4. Taylor Swift's 1989 Drops
Taylor Swift's new record, 1989, drops on October 27. We'll be shaking (it off) with excitement until then.
5. The Crisp Feeling In The Air That Just Tugs At Your HEART
Can you feel the stirring in your soul that precedes the change in seasons? The chill that creeps into your bed in the early morning that whispers to you, "Good morning... Slumber a bit longer in this cocoon of softness and warmth.
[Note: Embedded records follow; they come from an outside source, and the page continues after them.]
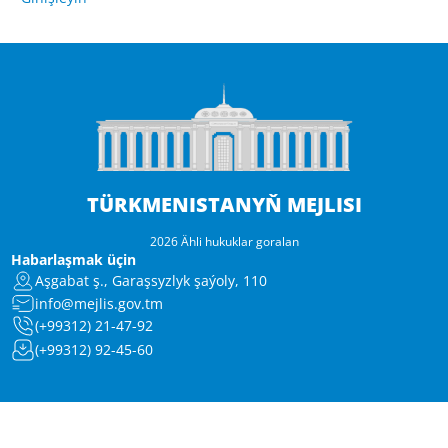
TÜRKMENISTANYŇ MEJLISI
2026 Ähli hukuklar goralan
Habarlaşmak üçin
Aşgabat ş., Garaşsyzlyk şaýoly, 110
info@mejlis.gov.tm
(+99312) 21-47-92
(+99312) 92-45-60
The day will wait for you, autumnal sweaters and apple cider peeking around every corner..." Too bad it's Wednesday -- up and at 'em!
6. 'American Horror Story: Freak Show' Premieres
You may have trouble actually slumbering, however, as "American Horror Story: Freak Show" is out on October 8 and gahhhhhhhhhhhh!
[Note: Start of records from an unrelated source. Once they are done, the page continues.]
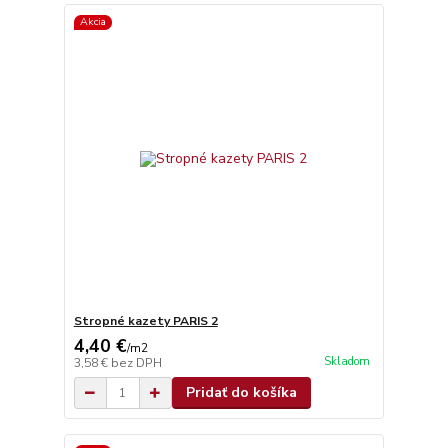
Akcia
Stropné kazety PARIS 2
4,40 €
/
m2
Skladom
3,58 €
bez DPH
Pridať do košíka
7. Everything Smells Like Bonfires And Autumn-Tinged Joy
BUT JUST SMELL THE AIR! SMELL IT!
8. 'Annabelle' Premieres
But maybe, you know, from a safe, secure place -- because "Annabelle," that movie about the creepy murderous doll, comes out on October 3.
9. Dressing Up In A Costume Becomes Socially Acceptable
10. Weezer Drops Everything Will Be Alright In The End
Also, Weezer is basically saying we're all going to be OK -- right there in the title of their new record, which is out October 7. The album art, however, is still pretty ominous.
11. 'Gone Girl' Comes Out
Speaking of ominous, "Gone Girl" -- in which a man's wife goes missing and he's the lead suspect -- is also out this month: October 3, to be exact.
12. 'The Vampire Diaries' Is Back
Oh, and the day before -- as in tomorrow -- "Vampire Diaries" comes back and we hope, hope, hope Damon does, too!
13. The Dancing Pumpkin Man's Return
If he doesn't, though, and your heart is broken -- or you're sick from too much candy corn/burned out on "Gilmore Girls"/just need a new lease on life -- watch the above.
14. Discounted Halloween Candy
And when all else has been said and done -- when all music has dropped and movies have premiered and leaves have been peeped -- there is one crowning glory to the month that begins with "Oct": half-price candy. Did we say you need 365 days to recover from candy corn overload? JK! Try 365 seconds. Happy sugar-comaing!